DIM®

With our DIM® Design Improvement Method, we transfer the multidisciplinary “We-Intelligence” to a user-centric, customised strategic approach. We link it with the specific competencies of our clients, our team and our extensive network. As a transdisciplinary approach, in 5 steps – analysis, strategy, concepts, elaboration and implementation – it leads to 100 per cent design.

Analysis

Societal change processes, changing consumer behaviour, target group movements and trends have a great influence on the perception of products and services. In order to get the right impetus in a market’s fiercely competitive environment, a comprehensive analysis is the basis of each and every one of our design developments.

Strategy

Every project needs a vision. Together, we define goals and strategies, scrutinise briefings and then harmonise them with our client’s marketing and sales concepts. The transdisciplinary design process is all about problem-solving, asking the right questions at the right time and coming up with expert answers.

Conception

When developing concepts for design solutions for products or interfaces, our guidelines consist of target cost specifications, functionality, technology and ergonomics. A commitment to positive product semantics promotes our creativity and the acceptance of the designs. Bringing marketing arguments to life via design is a high priority. Our design concepts are selected, challenge the viewers and are always presented with their own history.

Finalization

In fiercely competitive global competition, the successful companies are those that not only bring to light promising, forward-thinking ideas, but those that can also attractively bring them to life and industrialise them efficiently.

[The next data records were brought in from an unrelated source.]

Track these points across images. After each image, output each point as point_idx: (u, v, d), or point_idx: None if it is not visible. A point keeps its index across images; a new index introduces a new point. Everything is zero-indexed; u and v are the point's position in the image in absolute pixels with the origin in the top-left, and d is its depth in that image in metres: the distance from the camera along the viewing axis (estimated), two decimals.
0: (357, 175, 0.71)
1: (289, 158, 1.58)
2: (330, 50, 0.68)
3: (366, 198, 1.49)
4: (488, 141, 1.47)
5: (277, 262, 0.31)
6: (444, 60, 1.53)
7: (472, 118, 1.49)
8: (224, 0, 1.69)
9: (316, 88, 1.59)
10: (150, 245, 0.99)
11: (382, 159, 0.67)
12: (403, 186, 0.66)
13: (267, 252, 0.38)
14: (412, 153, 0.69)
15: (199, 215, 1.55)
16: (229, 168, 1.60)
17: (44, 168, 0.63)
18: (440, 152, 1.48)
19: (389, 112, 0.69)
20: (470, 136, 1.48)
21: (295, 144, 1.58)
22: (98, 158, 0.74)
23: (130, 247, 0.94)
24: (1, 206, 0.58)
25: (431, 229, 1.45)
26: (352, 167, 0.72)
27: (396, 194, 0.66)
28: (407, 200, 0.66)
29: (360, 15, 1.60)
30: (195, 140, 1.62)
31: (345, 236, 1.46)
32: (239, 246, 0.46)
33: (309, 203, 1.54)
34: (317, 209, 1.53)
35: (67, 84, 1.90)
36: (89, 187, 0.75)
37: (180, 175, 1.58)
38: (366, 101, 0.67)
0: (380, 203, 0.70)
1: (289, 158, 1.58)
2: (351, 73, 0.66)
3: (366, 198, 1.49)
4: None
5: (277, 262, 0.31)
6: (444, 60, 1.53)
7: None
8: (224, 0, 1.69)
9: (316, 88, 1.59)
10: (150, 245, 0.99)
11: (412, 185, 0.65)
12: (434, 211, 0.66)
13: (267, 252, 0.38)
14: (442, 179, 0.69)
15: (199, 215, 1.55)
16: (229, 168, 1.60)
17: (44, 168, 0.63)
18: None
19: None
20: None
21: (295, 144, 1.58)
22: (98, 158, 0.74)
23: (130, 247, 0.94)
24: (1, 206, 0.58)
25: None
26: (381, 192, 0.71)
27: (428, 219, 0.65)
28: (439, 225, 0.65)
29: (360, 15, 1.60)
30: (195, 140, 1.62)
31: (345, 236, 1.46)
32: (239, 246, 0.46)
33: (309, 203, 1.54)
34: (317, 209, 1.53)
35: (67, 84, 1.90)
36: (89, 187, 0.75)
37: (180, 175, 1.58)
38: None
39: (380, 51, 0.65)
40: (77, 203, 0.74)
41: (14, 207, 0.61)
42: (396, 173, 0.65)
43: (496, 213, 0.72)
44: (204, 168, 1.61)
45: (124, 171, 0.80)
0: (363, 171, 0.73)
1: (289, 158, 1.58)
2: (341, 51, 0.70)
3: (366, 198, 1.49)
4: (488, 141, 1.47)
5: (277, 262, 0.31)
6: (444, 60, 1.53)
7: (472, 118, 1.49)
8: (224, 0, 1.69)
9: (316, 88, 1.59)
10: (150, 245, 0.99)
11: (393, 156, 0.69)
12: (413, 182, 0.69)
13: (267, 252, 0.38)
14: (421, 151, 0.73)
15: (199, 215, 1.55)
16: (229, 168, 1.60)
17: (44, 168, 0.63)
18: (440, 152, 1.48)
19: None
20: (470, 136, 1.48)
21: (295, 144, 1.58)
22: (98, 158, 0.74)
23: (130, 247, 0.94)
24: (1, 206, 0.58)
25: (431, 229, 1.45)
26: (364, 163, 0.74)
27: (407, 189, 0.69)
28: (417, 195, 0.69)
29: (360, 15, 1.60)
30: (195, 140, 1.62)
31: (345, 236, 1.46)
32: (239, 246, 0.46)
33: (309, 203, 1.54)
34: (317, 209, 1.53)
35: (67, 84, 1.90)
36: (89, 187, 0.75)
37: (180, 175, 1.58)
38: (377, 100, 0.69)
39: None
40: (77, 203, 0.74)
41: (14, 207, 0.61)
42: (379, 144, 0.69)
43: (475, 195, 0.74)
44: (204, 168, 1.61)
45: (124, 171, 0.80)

With the creation of binding design data, dialogue with product developers, supplier involvement in the development of the design, the monitoring of prototypes, all the way through to the acceptance of the zero series, we create the necessary prerequisites to enable success.

Implementation

In design development, the downstream processes such as naming, communication, personnel training, trade show activities and property rights are enormously important for the success of a product or an interface. We also support our customers with all these activities. And last but certainly not least, the orchestration of all coordination activities, the motivation and supervision of all those involved in product development are also key to the process, so that it all ultimately leads to a result that is quite simply right on target.